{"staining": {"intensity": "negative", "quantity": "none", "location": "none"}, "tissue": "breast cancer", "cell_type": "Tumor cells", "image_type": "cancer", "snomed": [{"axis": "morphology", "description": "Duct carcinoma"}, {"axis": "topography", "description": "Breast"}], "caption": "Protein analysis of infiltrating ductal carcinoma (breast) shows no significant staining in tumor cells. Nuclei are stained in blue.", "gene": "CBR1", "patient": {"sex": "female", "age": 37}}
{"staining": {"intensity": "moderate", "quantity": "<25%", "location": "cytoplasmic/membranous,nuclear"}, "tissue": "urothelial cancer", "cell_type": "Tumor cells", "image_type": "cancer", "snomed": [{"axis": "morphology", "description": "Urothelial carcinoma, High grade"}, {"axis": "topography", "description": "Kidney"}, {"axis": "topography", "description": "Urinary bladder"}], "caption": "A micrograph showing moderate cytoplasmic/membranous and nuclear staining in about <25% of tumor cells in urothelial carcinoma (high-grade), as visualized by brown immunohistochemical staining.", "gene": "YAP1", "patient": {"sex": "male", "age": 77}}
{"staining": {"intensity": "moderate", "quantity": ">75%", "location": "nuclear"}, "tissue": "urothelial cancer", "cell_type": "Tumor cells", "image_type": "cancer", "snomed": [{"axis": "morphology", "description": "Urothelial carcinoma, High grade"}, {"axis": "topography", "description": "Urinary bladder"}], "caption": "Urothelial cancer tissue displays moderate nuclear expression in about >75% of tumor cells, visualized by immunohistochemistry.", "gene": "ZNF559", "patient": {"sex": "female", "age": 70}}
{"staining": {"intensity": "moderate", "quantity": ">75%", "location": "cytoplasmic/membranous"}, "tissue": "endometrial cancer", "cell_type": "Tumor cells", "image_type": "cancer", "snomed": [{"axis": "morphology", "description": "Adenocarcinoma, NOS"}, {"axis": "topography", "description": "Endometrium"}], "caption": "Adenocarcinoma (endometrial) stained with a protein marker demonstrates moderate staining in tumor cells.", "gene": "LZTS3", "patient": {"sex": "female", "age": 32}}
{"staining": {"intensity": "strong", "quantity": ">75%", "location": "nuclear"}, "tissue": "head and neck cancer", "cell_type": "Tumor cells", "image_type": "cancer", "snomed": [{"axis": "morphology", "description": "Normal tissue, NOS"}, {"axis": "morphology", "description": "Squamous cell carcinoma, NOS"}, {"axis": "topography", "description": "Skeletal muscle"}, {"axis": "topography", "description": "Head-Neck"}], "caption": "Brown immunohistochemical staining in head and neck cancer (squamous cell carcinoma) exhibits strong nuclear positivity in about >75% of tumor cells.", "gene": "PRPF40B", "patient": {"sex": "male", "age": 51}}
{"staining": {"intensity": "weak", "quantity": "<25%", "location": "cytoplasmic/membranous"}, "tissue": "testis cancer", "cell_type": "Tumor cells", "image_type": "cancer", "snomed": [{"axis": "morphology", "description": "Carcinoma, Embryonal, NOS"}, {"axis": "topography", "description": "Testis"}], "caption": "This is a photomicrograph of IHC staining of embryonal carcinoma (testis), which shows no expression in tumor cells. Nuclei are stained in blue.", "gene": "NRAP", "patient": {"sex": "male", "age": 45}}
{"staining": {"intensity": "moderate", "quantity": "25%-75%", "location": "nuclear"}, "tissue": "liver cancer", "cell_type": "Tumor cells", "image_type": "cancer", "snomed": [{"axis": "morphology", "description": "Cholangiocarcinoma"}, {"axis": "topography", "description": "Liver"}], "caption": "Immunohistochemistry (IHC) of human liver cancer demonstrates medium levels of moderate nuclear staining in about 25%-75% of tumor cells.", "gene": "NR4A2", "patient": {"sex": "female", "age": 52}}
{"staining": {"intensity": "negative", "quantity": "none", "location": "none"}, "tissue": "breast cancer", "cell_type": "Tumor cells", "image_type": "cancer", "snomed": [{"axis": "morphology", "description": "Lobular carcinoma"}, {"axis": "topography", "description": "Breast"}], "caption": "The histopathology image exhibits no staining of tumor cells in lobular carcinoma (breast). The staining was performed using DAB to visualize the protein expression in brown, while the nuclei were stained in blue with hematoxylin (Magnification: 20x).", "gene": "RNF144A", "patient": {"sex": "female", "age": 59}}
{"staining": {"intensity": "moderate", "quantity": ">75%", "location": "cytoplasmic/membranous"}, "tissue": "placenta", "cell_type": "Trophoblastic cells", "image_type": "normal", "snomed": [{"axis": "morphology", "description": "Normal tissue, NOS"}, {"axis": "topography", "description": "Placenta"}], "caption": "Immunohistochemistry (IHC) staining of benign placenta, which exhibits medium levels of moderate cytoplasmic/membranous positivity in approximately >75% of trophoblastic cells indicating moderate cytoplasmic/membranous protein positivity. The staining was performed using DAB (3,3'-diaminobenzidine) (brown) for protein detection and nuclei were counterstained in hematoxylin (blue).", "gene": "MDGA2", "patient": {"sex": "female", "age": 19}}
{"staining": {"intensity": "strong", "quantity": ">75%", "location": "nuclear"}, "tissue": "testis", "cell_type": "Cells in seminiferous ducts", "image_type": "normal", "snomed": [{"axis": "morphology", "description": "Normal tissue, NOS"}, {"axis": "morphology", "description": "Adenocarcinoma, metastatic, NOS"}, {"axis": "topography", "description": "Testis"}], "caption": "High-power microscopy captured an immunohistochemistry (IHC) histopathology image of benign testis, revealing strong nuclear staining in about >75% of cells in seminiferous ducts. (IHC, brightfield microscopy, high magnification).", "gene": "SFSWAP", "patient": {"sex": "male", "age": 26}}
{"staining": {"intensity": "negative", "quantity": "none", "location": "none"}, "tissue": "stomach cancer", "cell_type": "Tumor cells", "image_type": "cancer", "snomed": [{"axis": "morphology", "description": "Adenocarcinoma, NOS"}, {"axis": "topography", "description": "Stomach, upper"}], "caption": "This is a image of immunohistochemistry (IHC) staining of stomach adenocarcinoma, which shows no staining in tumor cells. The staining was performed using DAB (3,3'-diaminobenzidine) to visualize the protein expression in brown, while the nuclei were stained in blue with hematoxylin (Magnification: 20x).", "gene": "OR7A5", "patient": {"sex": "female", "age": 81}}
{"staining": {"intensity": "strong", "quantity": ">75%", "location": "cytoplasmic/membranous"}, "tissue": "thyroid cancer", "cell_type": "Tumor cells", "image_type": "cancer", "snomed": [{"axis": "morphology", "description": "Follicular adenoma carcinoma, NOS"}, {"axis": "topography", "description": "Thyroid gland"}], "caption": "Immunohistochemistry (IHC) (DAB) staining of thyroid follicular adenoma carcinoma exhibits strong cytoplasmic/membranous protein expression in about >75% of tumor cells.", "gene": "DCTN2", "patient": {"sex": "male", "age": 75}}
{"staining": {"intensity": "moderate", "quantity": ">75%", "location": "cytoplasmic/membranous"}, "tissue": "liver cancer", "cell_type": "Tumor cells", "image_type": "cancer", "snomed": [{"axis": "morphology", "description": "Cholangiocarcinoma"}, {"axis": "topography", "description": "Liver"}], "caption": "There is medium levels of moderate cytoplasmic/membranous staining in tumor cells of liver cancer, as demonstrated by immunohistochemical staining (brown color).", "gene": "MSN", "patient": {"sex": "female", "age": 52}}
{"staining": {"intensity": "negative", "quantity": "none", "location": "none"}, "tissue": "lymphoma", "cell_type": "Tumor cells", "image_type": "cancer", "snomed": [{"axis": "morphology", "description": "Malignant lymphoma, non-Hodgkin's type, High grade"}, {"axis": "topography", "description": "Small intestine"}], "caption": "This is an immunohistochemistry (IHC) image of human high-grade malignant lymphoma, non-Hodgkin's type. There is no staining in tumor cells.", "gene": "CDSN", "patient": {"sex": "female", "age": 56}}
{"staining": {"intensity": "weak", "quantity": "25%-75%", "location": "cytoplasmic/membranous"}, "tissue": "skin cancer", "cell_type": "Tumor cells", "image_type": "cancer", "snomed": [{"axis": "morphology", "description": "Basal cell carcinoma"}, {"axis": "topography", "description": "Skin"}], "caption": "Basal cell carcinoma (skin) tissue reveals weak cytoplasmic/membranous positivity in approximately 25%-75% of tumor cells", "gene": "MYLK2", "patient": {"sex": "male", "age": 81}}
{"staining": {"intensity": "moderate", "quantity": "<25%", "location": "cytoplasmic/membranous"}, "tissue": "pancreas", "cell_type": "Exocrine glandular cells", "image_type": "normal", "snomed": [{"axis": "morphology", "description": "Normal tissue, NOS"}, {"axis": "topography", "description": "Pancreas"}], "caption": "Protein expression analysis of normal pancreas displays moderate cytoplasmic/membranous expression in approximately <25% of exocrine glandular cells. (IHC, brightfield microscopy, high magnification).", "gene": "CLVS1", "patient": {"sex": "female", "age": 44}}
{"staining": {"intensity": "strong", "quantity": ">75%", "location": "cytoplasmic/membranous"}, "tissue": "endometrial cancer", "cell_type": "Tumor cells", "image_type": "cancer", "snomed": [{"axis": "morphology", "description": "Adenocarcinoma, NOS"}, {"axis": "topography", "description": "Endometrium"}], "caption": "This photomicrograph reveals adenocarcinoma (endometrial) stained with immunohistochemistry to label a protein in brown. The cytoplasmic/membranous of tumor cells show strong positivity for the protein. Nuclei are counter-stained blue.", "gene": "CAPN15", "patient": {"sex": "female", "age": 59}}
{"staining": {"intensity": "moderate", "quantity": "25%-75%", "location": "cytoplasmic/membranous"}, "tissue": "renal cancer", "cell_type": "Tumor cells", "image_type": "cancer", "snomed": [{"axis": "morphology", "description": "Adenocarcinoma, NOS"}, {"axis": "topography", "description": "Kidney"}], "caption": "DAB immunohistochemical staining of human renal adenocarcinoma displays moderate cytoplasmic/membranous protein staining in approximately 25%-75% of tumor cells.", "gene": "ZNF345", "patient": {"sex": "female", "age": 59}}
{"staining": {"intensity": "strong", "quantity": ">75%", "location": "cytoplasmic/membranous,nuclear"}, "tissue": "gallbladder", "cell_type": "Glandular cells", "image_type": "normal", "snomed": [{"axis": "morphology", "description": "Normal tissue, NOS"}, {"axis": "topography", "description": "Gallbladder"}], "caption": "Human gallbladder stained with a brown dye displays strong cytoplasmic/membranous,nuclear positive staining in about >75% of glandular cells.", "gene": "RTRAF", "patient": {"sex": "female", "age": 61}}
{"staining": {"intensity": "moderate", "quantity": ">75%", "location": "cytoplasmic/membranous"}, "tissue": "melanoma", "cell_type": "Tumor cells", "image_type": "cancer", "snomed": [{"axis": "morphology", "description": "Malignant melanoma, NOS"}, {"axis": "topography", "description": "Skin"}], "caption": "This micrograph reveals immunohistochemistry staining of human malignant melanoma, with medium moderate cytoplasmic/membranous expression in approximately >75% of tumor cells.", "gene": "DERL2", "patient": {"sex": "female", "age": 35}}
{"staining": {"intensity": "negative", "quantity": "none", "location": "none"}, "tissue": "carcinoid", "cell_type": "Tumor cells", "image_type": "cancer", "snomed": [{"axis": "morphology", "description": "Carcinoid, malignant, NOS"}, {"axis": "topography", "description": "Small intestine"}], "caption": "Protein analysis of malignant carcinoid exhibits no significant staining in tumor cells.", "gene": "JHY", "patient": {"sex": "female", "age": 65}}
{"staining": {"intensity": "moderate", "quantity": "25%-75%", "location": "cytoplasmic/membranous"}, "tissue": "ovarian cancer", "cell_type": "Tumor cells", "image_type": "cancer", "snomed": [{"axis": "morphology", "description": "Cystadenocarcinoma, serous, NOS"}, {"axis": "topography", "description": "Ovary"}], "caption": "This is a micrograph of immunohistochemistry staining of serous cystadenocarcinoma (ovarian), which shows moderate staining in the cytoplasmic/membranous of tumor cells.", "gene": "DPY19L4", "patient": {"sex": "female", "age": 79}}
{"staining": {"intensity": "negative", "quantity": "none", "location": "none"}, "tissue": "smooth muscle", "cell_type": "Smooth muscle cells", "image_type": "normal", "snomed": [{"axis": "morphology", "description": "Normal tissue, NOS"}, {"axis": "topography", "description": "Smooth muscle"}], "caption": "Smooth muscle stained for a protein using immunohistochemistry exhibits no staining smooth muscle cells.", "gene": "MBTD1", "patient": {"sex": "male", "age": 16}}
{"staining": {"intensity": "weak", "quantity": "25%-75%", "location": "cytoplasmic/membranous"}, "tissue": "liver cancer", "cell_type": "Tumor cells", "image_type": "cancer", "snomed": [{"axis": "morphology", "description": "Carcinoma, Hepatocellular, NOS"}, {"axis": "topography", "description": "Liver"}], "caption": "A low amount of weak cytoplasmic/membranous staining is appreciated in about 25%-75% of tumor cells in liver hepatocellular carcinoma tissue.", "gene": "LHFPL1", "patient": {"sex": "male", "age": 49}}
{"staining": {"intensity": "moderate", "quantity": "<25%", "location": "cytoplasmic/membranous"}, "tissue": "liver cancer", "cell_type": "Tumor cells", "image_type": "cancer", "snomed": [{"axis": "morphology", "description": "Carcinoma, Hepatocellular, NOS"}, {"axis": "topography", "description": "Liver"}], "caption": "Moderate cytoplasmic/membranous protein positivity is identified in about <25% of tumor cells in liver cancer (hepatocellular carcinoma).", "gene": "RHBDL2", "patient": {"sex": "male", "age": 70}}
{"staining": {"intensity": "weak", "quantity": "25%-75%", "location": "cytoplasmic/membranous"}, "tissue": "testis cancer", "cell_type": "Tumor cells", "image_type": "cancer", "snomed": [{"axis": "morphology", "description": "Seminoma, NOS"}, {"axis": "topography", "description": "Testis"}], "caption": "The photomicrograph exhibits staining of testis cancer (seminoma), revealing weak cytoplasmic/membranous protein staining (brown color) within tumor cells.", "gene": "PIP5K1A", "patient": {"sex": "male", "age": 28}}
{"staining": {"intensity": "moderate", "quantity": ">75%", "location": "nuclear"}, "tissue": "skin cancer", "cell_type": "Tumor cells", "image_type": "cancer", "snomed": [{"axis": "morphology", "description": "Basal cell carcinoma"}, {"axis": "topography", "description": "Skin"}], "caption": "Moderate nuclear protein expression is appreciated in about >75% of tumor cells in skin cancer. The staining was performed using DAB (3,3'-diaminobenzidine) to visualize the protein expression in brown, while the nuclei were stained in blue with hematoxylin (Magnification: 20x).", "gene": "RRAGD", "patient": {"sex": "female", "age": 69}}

════════════════════

WORK TO BE COMPLETED: Copy out the lines beginning at the one that contains "protein positivity is". Stop at the final line of the data, and include it.

RESULT OF THE TASK:
{"staining": {"intensity": "moderate", "quantity": "<25%", "location": "cytoplasmic/membranous"}, "tissue": "liver cancer", "cell_type": "Tumor cells", "image_type": "cancer", "snomed": [{"axis": "morphology", "description": "Carcinoma, Hepatocellular, NOS"}, {"axis": "topography", "description": "Liver"}], "caption": "Moderate cytoplasmic/membranous protein positivity is identified in about <25% of tumor cells in liver cancer (hepatocellular carcinoma).", "gene": "RHBDL2", "patient": {"sex": "male", "age": 70}}
{"staining": {"intensity": "weak", "quantity": "25%-75%", "location": "cytoplasmic/membranous"}, "tissue": "testis cancer", "cell_type": "Tumor cells", "image_type": "cancer", "snomed": [{"axis": "morphology", "description": "Seminoma, NOS"}, {"axis": "topography", "description": "Testis"}], "caption": "The photomicrograph exhibits staining of testis cancer (seminoma), revealing weak cytoplasmic/membranous protein staining (brown color) within tumor cells.", "gene": "PIP5K1A", "patient": {"sex": "male", "age": 28}}
{"staining": {"intensity": "moderate", "quantity": ">75%", "location": "nuclear"}, "tissue": "skin cancer", "cell_type": "Tumor cells", "image_type": "cancer", "snomed": [{"axis": "morphology", "description": "Basal cell carcinoma"}, {"axis": "topography", "description": "Skin"}], "caption": "Moderate nuclear protein expression is appreciated in about >75% of tumor cells in skin cancer. The staining was performed using DAB (3,3'-diaminobenzidine) to visualize the protein expression in brown, while the nuclei were stained in blue with hematoxylin (Magnification: 20x).", "gene": "RRAGD", "patient": {"sex": "female", "age": 69}}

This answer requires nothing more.